The top six in the list published by International Paralympic Committee will get automatic qualification. “I want to be remembered as a Paralympian. And winning a medal at this biggest stage will be my dream,” said the determined Para shuttler who is ranked 10th in the women’s singles SU5 event.
‘Tokyo2020 postponement was disappointing’
Competing at the Tokyo 2020 Games, next year, is all the more important for Kohli as she competed in the qualification tournaments at the cost of her high school examinations. Out of the 13 qualification tournaments, 12 were completed and the last one was cancelled due to COVID-19.
“The Tokyo 2020 postponement was indeed a disappointment for me as I missed my board exams to secure qualification points towards my dream. I was only focused on doing well at the Games. But this has been a challenging time for
everyone and the decision was taken to ensure the safety and well-being of the athletes. Thus, the time I have got now, I want to overcome my weaknesses and get better and better in my game.”
Not just at the Tokyo 2020 Games, Kohli has already set medal targets for Paris 2024 and Los Angeles 2028 Paralympics.
“With all these targets to achieve, I will have less time for studies. However, I wish to study Physical Education and Mass Communication as my other career choice. I also want to be a qualified Official of Badminton like umpire or referee in future,” said Kohli.
Carolina Marin a big inspiration
The rise in her career notwithstanding, Kohli too saw the fall early as she faced a career-threatening injury in the summer of 2019.
A calf injury during the Irish Para Badminton International in June 2019 forced Kohli for a two-month lay-off. Though she returned for the BWF Para Badminton World Championships in August, but it was just to secure some crucial qualifying points.
“The injury wasn’t healed then.

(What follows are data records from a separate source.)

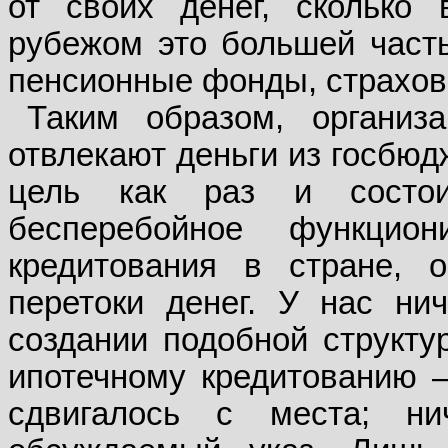
от своих денег, сколько
рубежом это большей част
пенсионные фонды, страховы
Таким образом, организ
отвлекают деньги из госбюд
цель как раз и состо
бесперебойное функцион
кредитования в стране, 
перетоки денег. У нас нич
создании подобной структу
ипотечному кредитованию —
сдвигалось с места; н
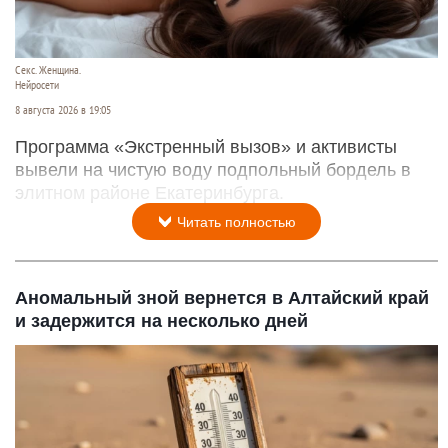
Секс. Женщина.
Нейросети
8 августа 2026 в 19:05
Программа «Экстренный вызов» и активисты
вывели на чистую воду подпольный бордель в
элитном районе Екатеринбурга.
Читать полностью
Аномальный зной вернется в Алтайский край
и задержится на несколько дней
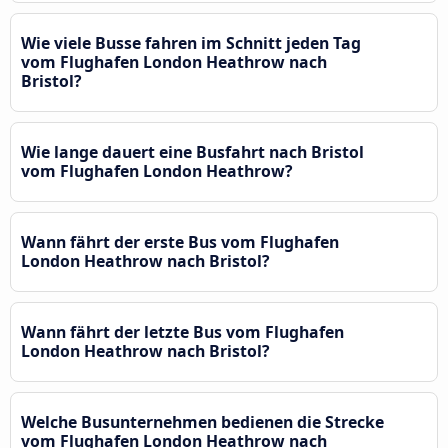
Wie viele Busse fahren im Schnitt jeden Tag
vom Flughafen London Heathrow nach
Bristol?
Wie lange dauert eine Busfahrt nach Bristol
vom Flughafen London Heathrow?
Wann fährt der erste Bus vom Flughafen
London Heathrow nach Bristol?
Wann fährt der letzte Bus vom Flughafen
London Heathrow nach Bristol?
Welche Busunternehmen bedienen die Strecke
vom Flughafen London Heathrow nach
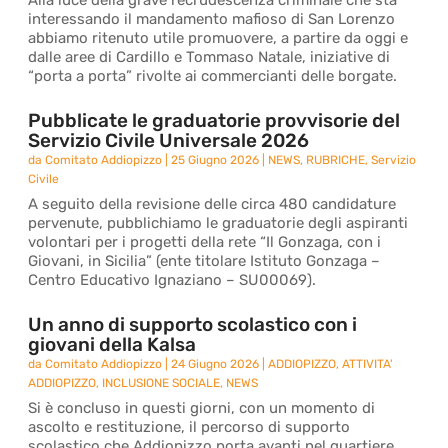
Alla luce della grave recrudescenza criminale che sta
interessando il mandamento mafioso di San Lorenzo
abbiamo ritenuto utile promuovere, a partire da oggi e
dalle aree di Cardillo e Tommaso Natale, iniziative di
“porta a porta” rivolte ai commercianti delle borgate.
Pubblicate le graduatorie provvisorie del
Servizio Civile Universale 2026
da
Comitato Addiopizzo
|
25 Giugno 2026
|
NEWS
,
RUBRICHE
,
Servizio
Civile
A seguito della revisione delle circa 480 candidature
pervenute, pubblichiamo le graduatorie degli aspiranti
volontari per i progetti della rete “Il Gonzaga, con i
Giovani, in Sicilia” (ente titolare Istituto Gonzaga –
Centro Educativo Ignaziano – SU00069).
Un anno di supporto scolastico con i
giovani della Kalsa
da
Comitato Addiopizzo
|
24 Giugno 2026
|
ADDIOPIZZO
,
ATTIVITA'
ADDIOPIZZO
,
INCLUSIONE SOCIALE
,
NEWS
Si è concluso in questi giorni, con un momento di
ascolto e restituzione, il percorso di supporto
scolastico che Addiopizzo porta avanti nel quartiere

But I still wanted to take a chance and secure some important points. I then played in Thailand, China and Japan, but didn’t get the result as I expected. Negative thought crossed my mind quite often that how am I going to reach my goal when I am down with injury so early in my career.
“That was the time when I watched Carolina Marin’s comeback videos; how she spent hours in her rehabilitation to make a winning return after an eight-month break. That was quite inspiring for me; I kept my patience and started working on strengthening and conditioning of my body, especially my legs.”
Kohli too acknowledges Khanna for his contribution and support in her career. “He is the one who also guides and motives me. He is not just my mentor but one whose qualities I want to have as a human being. When I was injured, it was him who was my pillar of strength, encouraging me to stay strong and to never give up,” said the player who is supported by flagship programmes Olympic Gold Quest (OGQ) and Welspun Super Sport Women’s Programme, while the Japanese manufacturing giant Yonex backs her with equipment.
All for the sport
For Kohli, Para badminton is her world now. “The last few years has been a life changing experience for me. Para badminton introduced me to a whole new world. I am more confident and stronger now, able to set targets for myself and work towards achieving them as well.
“It has been the reason for my happiest moments in life. I, no more, feel disabled or being sad about my condition. For the last two years, I am also the school captain and am very happy to be able to change the perception of so many people. I hope I can do something big in Para badminton and make my parents, coach and country proud one day.”